In Spring Boot version 3.2, the introduction of the Virtual Thread feature aimed to enhance concurrency and scalability. However, it has been observed that when deployed on ECS Fargate or Kubernetes environments where Nginx is running in the background, this feature seems to be causing API Gateway timeouts.

Expected Behavior: The backend API calls should respond within a reasonable time frame, avoiding API Gateway timeouts, even in environments where Nginx is utilized alongside Spring Boot 3.2 with Virtual Thread enabled.

Current Behavior: Under the described circumstances, the backend API calls are experiencing API Gateway timeouts, likely due to an interaction between the Virtual Thread feature in Spring Boot 3.2 and the background Nginx process.

Steps to Reproduce In ECS Fargate: 1. Create ALB 2. Create Listener rule 3. Create target group and map to listener rule 4. Create spring boot 3.2 (with api that will communicate to retrieve data from redis/mysql) with virtual thread on 5. Create docker image of spring boot 6. Create task definition and set path to your docker image 7. Create ecs and set target group arn created in step 3 8. Once deployed the health check will always fail because of virtual thread once virtual thread is disabled everything will work perfectly

Steps to Reproduce in Kubernetes 1. Setup minikube to local machine 2. Add nginx ingress to minikube 3. Create spring boot 3.2 (with api that will communicate to retrieve data from redis/mysql) 4. Create docker image with virtual thread feature on 5. Create deployment and map the image path (created in step 4) 6. Create internal service that will connect spring boot app created in step 5 7. Create ingress and map path to internal service created in step 6

Make backend API calls and observe the occurrence of API Gateway timeouts.

NOTE: It looks like if there is any I/O operation then virtual thread take place and internal ingress times out. Once I disabled virtual thread it works without any issue.

I am not sure if that is nginx issue or spring boot but that definitely have issue when deploying in ecs fargate.

P.S: I will create a small ready to deploy minikube deployments with virtual thread on and post the github link here

Comment From: bclozel

NOTE: It looks like if there is any I/O operation then virtual thread take place and internal ingress times out. Once I disabled virtual thread it works without any issue.

In both cases, is the same amount of traffic reaching the application (request/sec and concurrency)? I doubt that this is a Spring Boot issue, it's more likely a performance problem with your application. Once the web application accepts an higher number of concurrent requests, you will find other bottlenecks in your application that were previously hidden. In this case, the database connection pool and timeouts configuration are good candidates.

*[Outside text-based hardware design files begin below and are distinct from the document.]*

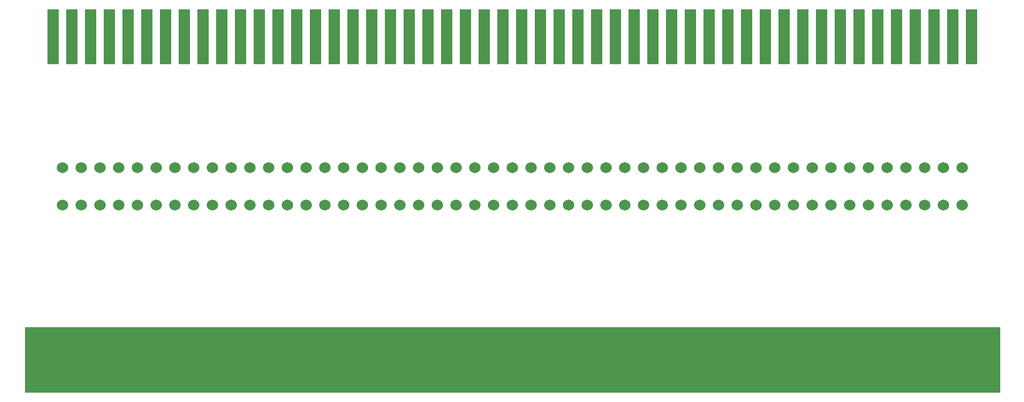
<source format=gbr>
%TF.GenerationSoftware,KiCad,Pcbnew,(6.0.0)*%
%TF.CreationDate,2022-04-24T20:10:25+02:00*%
%TF.ProjectId,ZorroDebug,5a6f7272-6f44-4656-9275-672e6b696361,rev?*%
%TF.SameCoordinates,Original*%
%TF.FileFunction,Soldermask,Top*%
%TF.FilePolarity,Negative*%
%FSLAX46Y46*%
G04 Gerber Fmt 4.6, Leading zero omitted, Abs format (unit mm)*
G04 Created by KiCad (PCBNEW (6.0.0)) date 2022-04-24 20:10:25*
%MOMM*%
%LPD*%
G01*
G04 APERTURE LIST*
%ADD10C,0.100000*%
%ADD11R,1.524000X7.500000*%
%ADD12C,1.524000*%
G04 APERTURE END LIST*
D10*
%TO.C,CON1*%
X251970007Y-123479992D02*
X119890007Y-123479992D01*
X119890007Y-123479992D02*
X119890007Y-114691592D01*
X119890007Y-114691592D02*
X251970007Y-114691592D01*
X251970007Y-114691592D02*
X251970007Y-123479992D01*
G36*
X251970007Y-123479992D02*
G01*
X119890007Y-123479992D01*
X119890007Y-114691592D01*
X251970007Y-114691592D01*
X251970007Y-123479992D01*
G37*
X251970007Y-123479992D02*
X119890007Y-123479992D01*
X119890007Y-114691592D01*
X251970007Y-114691592D01*
X251970007Y-123479992D01*
%TD*%
D11*
%TO.C,CON2*%
X248160000Y-75220000D03*
X245620000Y-75220000D03*
X243080000Y-75220000D03*
X240540000Y-75220000D03*
X238000000Y-75220000D03*
X235460000Y-75220000D03*
X232920000Y-75220000D03*
X230380000Y-75220000D03*
X227840000Y-75220000D03*
X225300000Y-75220000D03*
X222760000Y-75220000D03*
X220220000Y-75220000D03*
X217680000Y-75220000D03*
X215140000Y-75220000D03*
X212600000Y-75220000D03*
X210060000Y-75220000D03*
X207520000Y-75220000D03*
X204980000Y-75220000D03*
X202440000Y-75220000D03*
X199900000Y-75220000D03*
X197360000Y-75220000D03*
X194820000Y-75220000D03*
X192280000Y-75220000D03*
X189740000Y-75220000D03*
X187200000Y-75220000D03*
X184660000Y-75220000D03*
X182120000Y-75220000D03*
X179580000Y-75220000D03*
X177040000Y-75220000D03*
X174500000Y-75220000D03*
X171960000Y-75220000D03*
X169420000Y-75220000D03*
X166880000Y-75220000D03*
X164340000Y-75220000D03*
X161800000Y-75220000D03*
X159260000Y-75220000D03*
X156720000Y-75220000D03*
X154180000Y-75220000D03*
X151640000Y-75220000D03*
X149100000Y-75220000D03*
X146560000Y-75220000D03*
X144020000Y-75220000D03*
X141480000Y-75220000D03*
X138940000Y-75220000D03*
X136400000Y-75220000D03*
X133860000Y-75220000D03*
X131320000Y-75220000D03*
X128780000Y-75220000D03*
X126240000Y-75220000D03*
X123700000Y-75220000D03*
%TD*%
%TO.C,CON1*%
X248160007Y-118399992D03*
X245620007Y-118399992D03*
X243080007Y-118399992D03*
X240540007Y-118399992D03*
X238000007Y-118399992D03*
X235460007Y-118399992D03*
X232920007Y-118399992D03*
X230380007Y-118399992D03*
X227840007Y-118399992D03*
X225300007Y-118399992D03*
X222760007Y-118399992D03*
X220220007Y-118399992D03*
X217680007Y-118399992D03*
X215140007Y-118399992D03*
X212600007Y-118399992D03*
X210060007Y-118399992D03*
X207520007Y-118399992D03*
X204980007Y-118399992D03*
X202440007Y-118399992D03*
X199900007Y-118399992D03*
X197360007Y-118399992D03*
X194820007Y-118399992D03*
X192280007Y-118399992D03*
X189740007Y-118399992D03*
X187200007Y-118399992D03*
X184660007Y-118399992D03*
X182120007Y-118399992D03*
X179580007Y-118399992D03*
X177040007Y-118399992D03*
X174500007Y-118399992D03*
X171960007Y-118399992D03*
X169420007Y-118399992D03*
X166880007Y-118399992D03*
X164340007Y-118399992D03*
X161800007Y-118399992D03*
X159260007Y-118399992D03*
X156720007Y-118399992D03*
X154180007Y-118399992D03*
X151640007Y-118399992D03*
X149100007Y-118399992D03*
X146560007Y-118399992D03*
X144020007Y-118399992D03*
X141480007Y-118399992D03*
X138940007Y-118399992D03*
X136400007Y-118399992D03*
X133860007Y-118399992D03*
X131320007Y-118399992D03*
X128780007Y-118399992D03*
X126240007Y-118399992D03*
X123700007Y-118399992D03*
%TD*%
D12*
%TO.C,CON3*%
X246890000Y-93000000D03*
X246890000Y-98080000D03*
X244350000Y-93000000D03*
X244350000Y-98080000D03*
X241810000Y-93000000D03*
X241810000Y-98080000D03*
X239270000Y-93000000D03*
X239270000Y-98080000D03*
X236730000Y-93000000D03*
X236730000Y-98080000D03*
X234190000Y-93000000D03*
X234190000Y-98080000D03*
X231650000Y-93000000D03*
X231650000Y-98080000D03*
X229110000Y-93000000D03*
X229110000Y-98080000D03*
X226570000Y-93000000D03*
X226570000Y-98080000D03*
X224030000Y-93000000D03*
X224030000Y-98080000D03*
X221490000Y-93000000D03*
X221490000Y-98080000D03*
X218950000Y-93000000D03*
X218950000Y-98080000D03*
X216410000Y-93000000D03*
X216410000Y-98080000D03*
X213870000Y-93000000D03*
X213870000Y-98080000D03*
X211330000Y-93000000D03*
X211330000Y-98080000D03*
X208790000Y-93000000D03*
X208790000Y-98080000D03*
X206250000Y-93000000D03*
X206250000Y-98080000D03*
X203710000Y-93000000D03*
X203710000Y-98080000D03*
X201170000Y-93000000D03*
X201170000Y-98080000D03*
X198630000Y-93000000D03*
X198630000Y-98080000D03*
X196090000Y-93000000D03*
X196090000Y-98080000D03*
X193550000Y-93000000D03*
X193550000Y-98080000D03*
X191010000Y-93000000D03*
X191010000Y-98080000D03*
X188470000Y-93000000D03*
X188470000Y-98080000D03*
X185930000Y-93000000D03*
X185930000Y-98080000D03*
X183390000Y-93000000D03*
X183390000Y-98080000D03*
X180850000Y-93000000D03*
X180850000Y-98080000D03*
X178310000Y-93000000D03*
X178310000Y-98080000D03*
X175770000Y-93000000D03*
X175770000Y-98080000D03*
X173230000Y-93000000D03*
X173230000Y-98080000D03*
X170690000Y-93000000D03*
X170690000Y-98080000D03*
X168150000Y-93000000D03*
X168150000Y-98080000D03*
X165610000Y-93000000D03*
X165610000Y-98080000D03*
X163070000Y-93000000D03*
X163070000Y-98080000D03*
X160530000Y-93000000D03*
X160530000Y-98080000D03*
X157990000Y-93000000D03*
X157990000Y-98080000D03*
X155450000Y-93000000D03*
X155450000Y-98080000D03*
X152910000Y-93000000D03*
X152910000Y-98080000D03*
X150370000Y-93000000D03*
X150370000Y-98080000D03*
X147830000Y-93000000D03*
X147830000Y-98080000D03*
X145290000Y-93000000D03*
X145290000Y-98080000D03*
X142750000Y-93000000D03*
X142750000Y-98080000D03*
X140210000Y-93000000D03*
X140210000Y-98080000D03*
X137670000Y-93000000D03*
X137670000Y-98080000D03*
X135130000Y-93000000D03*
X135130000Y-98080000D03*
X132590000Y-93000000D03*
X132590000Y-98080000D03*
X130050000Y-93000000D03*
X130050000Y-98080000D03*
X127510000Y-93000000D03*
X127510000Y-98080000D03*
X124970000Y-93000000D03*
X124970000Y-98080000D03*
%TD*%
M02*

</source>
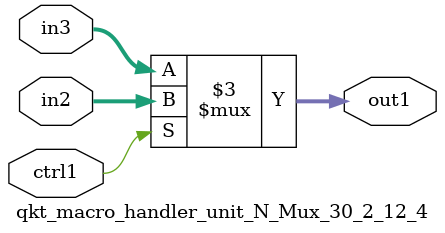
<source format=v>

`timescale 1ps / 1ps


module qkt_macro_handler_unit_N_Mux_30_2_12_4( in3, in2, ctrl1, out1 );

    input [29:0] in3;
    input [29:0] in2;
    input ctrl1;
    output [29:0] out1;
    reg [29:0] out1;

    
    // rtl_process:qkt_macro_handler_unit_N_Mux_30_2_12_4/qkt_macro_handler_unit_N_Mux_30_2_12_4_thread_1
    always @*
      begin : qkt_macro_handler_unit_N_Mux_30_2_12_4_thread_1
        case (ctrl1) 
          1'b1: 
            begin
              out1 = in2;
            end
          default: 
            begin
              out1 = in3;
            end
        endcase
      end

endmodule





</source>
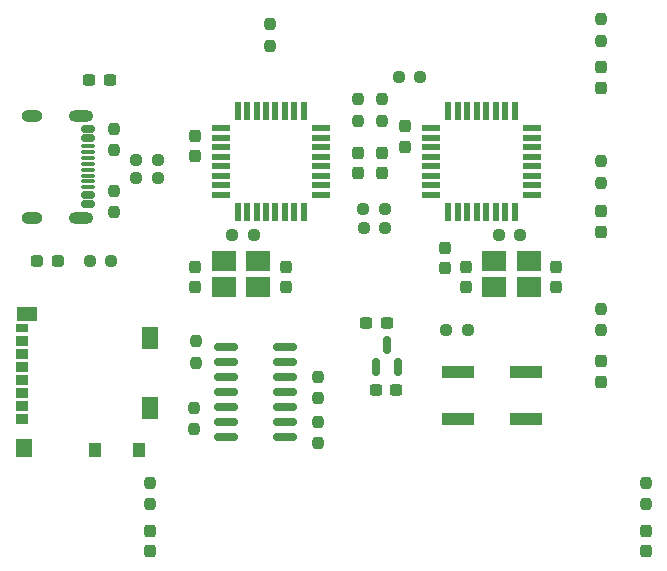
<source format=gbr>
G04 #@! TF.GenerationSoftware,KiCad,Pcbnew,8.0.6-8.0.6-0~ubuntu24.04.1*
G04 #@! TF.CreationDate,2024-11-11T15:02:52+01:00*
G04 #@! TF.ProjectId,PicoMother,5069636f-4d6f-4746-9865-722e6b696361,1*
G04 #@! TF.SameCoordinates,Original*
G04 #@! TF.FileFunction,Paste,Top*
G04 #@! TF.FilePolarity,Positive*
%FSLAX46Y46*%
G04 Gerber Fmt 4.6, Leading zero omitted, Abs format (unit mm)*
G04 Created by KiCad (PCBNEW 8.0.6-8.0.6-0~ubuntu24.04.1) date 2024-11-11 15:02:52*
%MOMM*%
%LPD*%
G01*
G04 APERTURE LIST*
G04 Aperture macros list*
%AMRoundRect*
0 Rectangle with rounded corners*
0 $1 Rounding radius*
0 $2 $3 $4 $5 $6 $7 $8 $9 X,Y pos of 4 corners*
0 Add a 4 corners polygon primitive as box body*
4,1,4,$2,$3,$4,$5,$6,$7,$8,$9,$2,$3,0*
0 Add four circle primitives for the rounded corners*
1,1,$1+$1,$2,$3*
1,1,$1+$1,$4,$5*
1,1,$1+$1,$6,$7*
1,1,$1+$1,$8,$9*
0 Add four rect primitives between the rounded corners*
20,1,$1+$1,$2,$3,$4,$5,0*
20,1,$1+$1,$4,$5,$6,$7,0*
20,1,$1+$1,$6,$7,$8,$9,0*
20,1,$1+$1,$8,$9,$2,$3,0*%
G04 Aperture macros list end*
%ADD10RoundRect,0.237500X-0.237500X0.250000X-0.237500X-0.250000X0.237500X-0.250000X0.237500X0.250000X0*%
%ADD11RoundRect,0.237500X-0.250000X-0.237500X0.250000X-0.237500X0.250000X0.237500X-0.250000X0.237500X0*%
%ADD12RoundRect,0.237500X0.237500X-0.300000X0.237500X0.300000X-0.237500X0.300000X-0.237500X-0.300000X0*%
%ADD13R,0.550000X1.600000*%
%ADD14R,1.600000X0.550000*%
%ADD15RoundRect,0.237500X0.300000X0.237500X-0.300000X0.237500X-0.300000X-0.237500X0.300000X-0.237500X0*%
%ADD16RoundRect,0.237500X-0.237500X0.300000X-0.237500X-0.300000X0.237500X-0.300000X0.237500X0.300000X0*%
%ADD17RoundRect,0.237500X0.237500X-0.287500X0.237500X0.287500X-0.237500X0.287500X-0.237500X-0.287500X0*%
%ADD18RoundRect,0.237500X0.237500X-0.250000X0.237500X0.250000X-0.237500X0.250000X-0.237500X-0.250000X0*%
%ADD19R,1.100000X0.850000*%
%ADD20R,1.100000X0.750000*%
%ADD21R,1.000000X1.200000*%
%ADD22R,1.350000X1.550000*%
%ADD23R,1.350000X1.900000*%
%ADD24R,1.800000X1.170000*%
%ADD25RoundRect,0.237500X0.250000X0.237500X-0.250000X0.237500X-0.250000X-0.237500X0.250000X-0.237500X0*%
%ADD26R,2.800000X1.000000*%
%ADD27RoundRect,0.237500X0.287500X0.237500X-0.287500X0.237500X-0.287500X-0.237500X0.287500X-0.237500X0*%
%ADD28RoundRect,0.150000X-0.825000X-0.150000X0.825000X-0.150000X0.825000X0.150000X-0.825000X0.150000X0*%
%ADD29RoundRect,0.150000X0.150000X-0.587500X0.150000X0.587500X-0.150000X0.587500X-0.150000X-0.587500X0*%
%ADD30R,2.100000X1.800000*%
%ADD31RoundRect,0.237500X-0.300000X-0.237500X0.300000X-0.237500X0.300000X0.237500X-0.300000X0.237500X0*%
%ADD32RoundRect,0.150000X-0.425000X0.150000X-0.425000X-0.150000X0.425000X-0.150000X0.425000X0.150000X0*%
%ADD33RoundRect,0.075000X-0.500000X0.075000X-0.500000X-0.075000X0.500000X-0.075000X0.500000X0.075000X0*%
%ADD34O,2.100000X1.000000*%
%ADD35O,1.800000X1.000000*%
G04 APERTURE END LIST*
D10*
G04 #@! TO.C,R8*
X123200000Y-80487500D03*
X123200000Y-82312500D03*
G04 #@! TD*
D11*
G04 #@! TO.C,R1*
X119993600Y-98382000D03*
X121818600Y-98382000D03*
G04 #@! TD*
G04 #@! TO.C,R11*
X111837500Y-92000000D03*
X113662500Y-92000000D03*
G04 #@! TD*
D12*
G04 #@! TO.C,C4*
X139800000Y-102775000D03*
X139800000Y-101050000D03*
G04 #@! TD*
D11*
G04 #@! TO.C,R13*
X134087500Y-85000000D03*
X135912500Y-85000000D03*
G04 #@! TD*
D13*
G04 #@! TO.C,U5*
X120447400Y-96384000D03*
X121247400Y-96384000D03*
X122047400Y-96384000D03*
X122847400Y-96384000D03*
X123647400Y-96384000D03*
X124447400Y-96384000D03*
X125247400Y-96384000D03*
X126047400Y-96384000D03*
D14*
X127497400Y-94934000D03*
X127497400Y-94134000D03*
X127497400Y-93334000D03*
X127497400Y-92534000D03*
X127497400Y-91734000D03*
X127497400Y-90934000D03*
X127497400Y-90134000D03*
X127497400Y-89334000D03*
D13*
X126047400Y-87884000D03*
X125247400Y-87884000D03*
X124447400Y-87884000D03*
X123647400Y-87884000D03*
X122847400Y-87884000D03*
X122047400Y-87884000D03*
X121247400Y-87884000D03*
X120447400Y-87884000D03*
D14*
X118997400Y-89334000D03*
X118997400Y-90134000D03*
X118997400Y-90934000D03*
X118997400Y-91734000D03*
X118997400Y-92534000D03*
X118997400Y-93334000D03*
X118997400Y-94134000D03*
X118997400Y-94934000D03*
G04 #@! TD*
D10*
G04 #@! TO.C,R20*
X151250000Y-92087500D03*
X151250000Y-93912500D03*
G04 #@! TD*
D15*
G04 #@! TO.C,C3*
X133892198Y-111468050D03*
X132167198Y-111468050D03*
G04 #@! TD*
D11*
G04 #@! TO.C,R12*
X111837500Y-93500000D03*
X113662500Y-93500000D03*
G04 #@! TD*
G04 #@! TO.C,R7*
X142567700Y-98382000D03*
X144392700Y-98382000D03*
G04 #@! TD*
D16*
G04 #@! TO.C,C11*
X124500000Y-101050000D03*
X124500000Y-102775000D03*
G04 #@! TD*
D17*
G04 #@! TO.C,D10*
X113000000Y-125125000D03*
X113000000Y-123375000D03*
G04 #@! TD*
D18*
G04 #@! TO.C,R9*
X130632200Y-88662500D03*
X130632200Y-86837500D03*
G04 #@! TD*
D13*
G04 #@! TO.C,U4*
X138288800Y-96384000D03*
X139088800Y-96384000D03*
X139888800Y-96384000D03*
X140688800Y-96384000D03*
X141488800Y-96384000D03*
X142288800Y-96384000D03*
X143088800Y-96384000D03*
X143888800Y-96384000D03*
D14*
X145338800Y-94934000D03*
X145338800Y-94134000D03*
X145338800Y-93334000D03*
X145338800Y-92534000D03*
X145338800Y-91734000D03*
X145338800Y-90934000D03*
X145338800Y-90134000D03*
X145338800Y-89334000D03*
D13*
X143888800Y-87884000D03*
X143088800Y-87884000D03*
X142288800Y-87884000D03*
X141488800Y-87884000D03*
X140688800Y-87884000D03*
X139888800Y-87884000D03*
X139088800Y-87884000D03*
X138288800Y-87884000D03*
D14*
X136838800Y-89334000D03*
X136838800Y-90134000D03*
X136838800Y-90934000D03*
X136838800Y-91734000D03*
X136838800Y-92534000D03*
X136838800Y-93334000D03*
X136838800Y-94134000D03*
X136838800Y-94934000D03*
G04 #@! TD*
D16*
G04 #@! TO.C,C5*
X147400000Y-101050000D03*
X147400000Y-102775000D03*
G04 #@! TD*
D12*
G04 #@! TO.C,C6*
X138000000Y-101137500D03*
X138000000Y-99412500D03*
G04 #@! TD*
D17*
G04 #@! TO.C,D5*
X130632200Y-93125000D03*
X130632200Y-91375000D03*
G04 #@! TD*
D19*
G04 #@! TO.C,J6*
X102220600Y-113899800D03*
X102220600Y-112799800D03*
X102220600Y-111699800D03*
X102220600Y-110599800D03*
X102220600Y-109499800D03*
X102220600Y-108399800D03*
X102220600Y-107299800D03*
D20*
X102220600Y-106249800D03*
D21*
X108370600Y-116534800D03*
X112070600Y-116534800D03*
D22*
X102345600Y-116359800D03*
D23*
X113045600Y-113034800D03*
X113045600Y-107064800D03*
D24*
X102570600Y-105039800D03*
G04 #@! TD*
D12*
G04 #@! TO.C,C7*
X116800000Y-91694000D03*
X116800000Y-89969000D03*
G04 #@! TD*
D18*
G04 #@! TO.C,R18*
X127242800Y-112188000D03*
X127242800Y-110363000D03*
G04 #@! TD*
G04 #@! TO.C,R3*
X110000000Y-91162500D03*
X110000000Y-89337500D03*
G04 #@! TD*
D25*
G04 #@! TO.C,R6*
X109756000Y-100584000D03*
X107931000Y-100584000D03*
G04 #@! TD*
D16*
G04 #@! TO.C,C1*
X134600000Y-89137500D03*
X134600000Y-90862500D03*
G04 #@! TD*
D18*
G04 #@! TO.C,R17*
X116778000Y-114804200D03*
X116778000Y-112979200D03*
G04 #@! TD*
D26*
G04 #@! TO.C,SW1*
X144900000Y-113956600D03*
X139100000Y-113956600D03*
X144900000Y-109956600D03*
X139100000Y-109956600D03*
G04 #@! TD*
D15*
G04 #@! TO.C,C2*
X133062500Y-105800000D03*
X131337500Y-105800000D03*
G04 #@! TD*
D27*
G04 #@! TO.C,D1*
X105206800Y-100584000D03*
X103456800Y-100584000D03*
G04 #@! TD*
D28*
G04 #@! TO.C,U1*
X119470400Y-107848400D03*
X119470400Y-109118400D03*
X119470400Y-110388400D03*
X119470400Y-111658400D03*
X119470400Y-112928400D03*
X119470400Y-114198400D03*
X119470400Y-115468400D03*
X124420400Y-115468400D03*
X124420400Y-114198400D03*
X124420400Y-112928400D03*
X124420400Y-111658400D03*
X124420400Y-110388400D03*
X124420400Y-109118400D03*
X124420400Y-107848400D03*
G04 #@! TD*
D10*
G04 #@! TO.C,R19*
X151250000Y-80087500D03*
X151250000Y-81912500D03*
G04 #@! TD*
D12*
G04 #@! TO.C,C13*
X116800000Y-102775000D03*
X116800000Y-101050000D03*
G04 #@! TD*
D10*
G04 #@! TO.C,R21*
X151250000Y-104587500D03*
X151250000Y-106412500D03*
G04 #@! TD*
D17*
G04 #@! TO.C,D7*
X151250000Y-98075000D03*
X151250000Y-96325000D03*
G04 #@! TD*
D10*
G04 #@! TO.C,R4*
X110000000Y-94587500D03*
X110000000Y-96412500D03*
G04 #@! TD*
D29*
G04 #@! TO.C,U2*
X132140698Y-109518750D03*
X134040698Y-109518750D03*
X133090698Y-107643750D03*
G04 #@! TD*
D30*
G04 #@! TO.C,Y1*
X145084800Y-100562500D03*
X142184800Y-100562500D03*
X142184800Y-102762500D03*
X145084800Y-102762500D03*
G04 #@! TD*
D25*
G04 #@! TO.C,R2*
X132918200Y-96113600D03*
X131093200Y-96113600D03*
G04 #@! TD*
D10*
G04 #@! TO.C,R22*
X155000000Y-119337500D03*
X155000000Y-121162500D03*
G04 #@! TD*
D31*
G04 #@! TO.C,C9*
X107887500Y-85250000D03*
X109612500Y-85250000D03*
G04 #@! TD*
D17*
G04 #@! TO.C,D8*
X151250000Y-110775000D03*
X151250000Y-109025000D03*
G04 #@! TD*
D10*
G04 #@! TO.C,R23*
X113000000Y-119337500D03*
X113000000Y-121162500D03*
G04 #@! TD*
D17*
G04 #@! TO.C,D4*
X151250000Y-85875000D03*
X151250000Y-84125000D03*
G04 #@! TD*
D11*
G04 #@! TO.C,R14*
X138087500Y-106400000D03*
X139912500Y-106400000D03*
G04 #@! TD*
D18*
G04 #@! TO.C,R15*
X127242800Y-115998000D03*
X127242800Y-114173000D03*
G04 #@! TD*
D17*
G04 #@! TO.C,D6*
X132664200Y-93125000D03*
X132664200Y-91375000D03*
G04 #@! TD*
D18*
G04 #@! TO.C,R10*
X132664200Y-88662500D03*
X132664200Y-86837500D03*
G04 #@! TD*
D30*
G04 #@! TO.C,Y4*
X122200000Y-100562500D03*
X119300000Y-100562500D03*
X119300000Y-102762500D03*
X122200000Y-102762500D03*
G04 #@! TD*
D10*
G04 #@! TO.C,R16*
X116905000Y-107342300D03*
X116905000Y-109167300D03*
G04 #@! TD*
D11*
G04 #@! TO.C,R5*
X131118600Y-97800000D03*
X132943600Y-97800000D03*
G04 #@! TD*
D17*
G04 #@! TO.C,D9*
X155000000Y-125125000D03*
X155000000Y-123375000D03*
G04 #@! TD*
D32*
G04 #@! TO.C,J9*
X107755000Y-89370000D03*
X107755000Y-90170000D03*
D33*
X107755000Y-91320000D03*
X107755000Y-92320000D03*
X107755000Y-92820000D03*
X107755000Y-93820000D03*
D32*
X107755000Y-94970000D03*
X107755000Y-95770000D03*
X107755000Y-95770000D03*
X107755000Y-94970000D03*
D33*
X107755000Y-94320000D03*
X107755000Y-93320000D03*
X107755000Y-91820000D03*
X107755000Y-90820000D03*
D32*
X107755000Y-90170000D03*
X107755000Y-89370000D03*
D34*
X107180000Y-88250000D03*
D35*
X103000000Y-88250000D03*
D34*
X107180000Y-96890000D03*
D35*
X103000000Y-96890000D03*
G04 #@! TD*
M02*

</source>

I'll close this issue for now as this type of problem is out of scope for the Spring Boot team. I would suggest profiling your application to check what's going on at runtime.

Comment From: naivefun

@asifbakht This is happening to me too. How did you solve the issue eventually? I added logs to filter and the response never returned. Definitely an inside spring boot issue. And it's non traffic server, not a performance issue either. Disable virtual thread everything turns out normal.

Comment From: asifbakht

@naivefun well I had no choice but to disable virtual thread as the project I was working on was for learning purpose. Creared issue here so that people should know the actual reason and get the idea why its happening. I thought this issue will be thoroughly looked at it but they came with different reason and closed it.

Comment From: bclozel

@naivefun @asifbakht We didn't get much feedback nor new reports about this. We can always investigate, but at this stage it's not obvious that this is a Spring Framework issue. Given the amount of infrastructure involved and the level of details, a scaling issue or a thread pinning problem with a 3rd party driver are still the most likely issues.

To make progress on this, we would need a way to reproduce this locally, without any load balancer involved or complex infrastructure. Providing a minimal setup can be hard so Java profiler data, thread dumps or Flight recorder sessions could be a good starting point.